O acompanhamento do que ocorre na Ancine se torna difícil até mesmo para quem nela trabalha, tanto pela ausência de diálogo com os servidores, quanto pela falta de transparência, com sigilo generalizado dos processos administrativos e descumprimento reiterado da Lei de Acesso à Informação. Não se pode sequer contar com a instância recursal: em 2022, por exemplo, a Diretoria Colegiada negou por unanimidade todos os recurso de pedidos de acesso à informação, e em 2021 a situação foi quase idêntica.


E assim os programas de fomento vão minguando, as fontes dos recursos secando, o papel regulatório da agência diminuindo, a fiscalização se tornando mais difícil, e o assédio institucional se normalizando.
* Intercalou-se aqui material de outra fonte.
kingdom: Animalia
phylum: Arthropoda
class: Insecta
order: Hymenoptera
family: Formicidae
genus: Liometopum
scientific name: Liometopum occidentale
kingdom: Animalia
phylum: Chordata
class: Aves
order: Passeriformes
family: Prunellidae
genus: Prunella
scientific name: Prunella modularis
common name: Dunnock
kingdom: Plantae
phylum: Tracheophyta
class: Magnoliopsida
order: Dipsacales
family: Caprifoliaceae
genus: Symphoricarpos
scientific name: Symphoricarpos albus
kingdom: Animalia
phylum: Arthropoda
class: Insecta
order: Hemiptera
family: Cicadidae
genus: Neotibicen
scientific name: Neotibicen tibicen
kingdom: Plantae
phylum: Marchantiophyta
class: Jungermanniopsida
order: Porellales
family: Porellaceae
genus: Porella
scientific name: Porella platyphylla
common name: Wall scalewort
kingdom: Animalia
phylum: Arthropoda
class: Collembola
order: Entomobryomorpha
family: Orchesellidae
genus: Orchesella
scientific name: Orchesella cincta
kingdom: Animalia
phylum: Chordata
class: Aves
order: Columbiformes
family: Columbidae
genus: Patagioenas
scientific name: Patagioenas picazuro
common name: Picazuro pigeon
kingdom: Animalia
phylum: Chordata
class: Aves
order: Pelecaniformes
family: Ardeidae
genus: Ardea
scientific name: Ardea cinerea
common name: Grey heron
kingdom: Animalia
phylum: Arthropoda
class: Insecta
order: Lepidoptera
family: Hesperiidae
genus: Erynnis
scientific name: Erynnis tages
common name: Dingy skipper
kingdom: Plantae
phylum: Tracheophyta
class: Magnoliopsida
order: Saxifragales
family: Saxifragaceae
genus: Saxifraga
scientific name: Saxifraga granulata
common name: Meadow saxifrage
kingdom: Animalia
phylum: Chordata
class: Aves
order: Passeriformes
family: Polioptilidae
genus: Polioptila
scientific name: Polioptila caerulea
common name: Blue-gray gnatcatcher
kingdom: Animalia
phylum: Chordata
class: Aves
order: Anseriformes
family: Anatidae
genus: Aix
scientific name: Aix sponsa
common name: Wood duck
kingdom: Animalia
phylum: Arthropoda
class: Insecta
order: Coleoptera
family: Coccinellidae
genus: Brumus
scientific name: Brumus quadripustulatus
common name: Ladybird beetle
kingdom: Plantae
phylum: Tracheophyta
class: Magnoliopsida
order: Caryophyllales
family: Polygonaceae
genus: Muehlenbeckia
Nós, servidores, temos tentado resistir em condições extremamente adversas, em que servidores têm sido sumariamente desligados do Programa de Gestão sem qualquer fundamentação legal ou normativa. Até mesmo o Programa de Qualidade de Vida, voltado à saúde física e mental dos servidores, ganhou caráter punitivo e excludente. É preciso, mais do que nunca, união e mobilização de servidores da cultura e agências reguladoras, profissionais da indústria audiovisual e sociedade civil para lutar contra o fim da Condecine, contra o fim das políticas de cotas para a TV paga e salas de cinema, por uma regulação efetiva do mercado de VoD, pelo fortalecimento do FSA e por uma política cultural eficiente, inclusiva, diversa e democrática. Tudo isso passa também pela valorização do serviço público e fortalecimento das agências reguladoras, que precisará ser uma das grandes tarefas do próximo governo.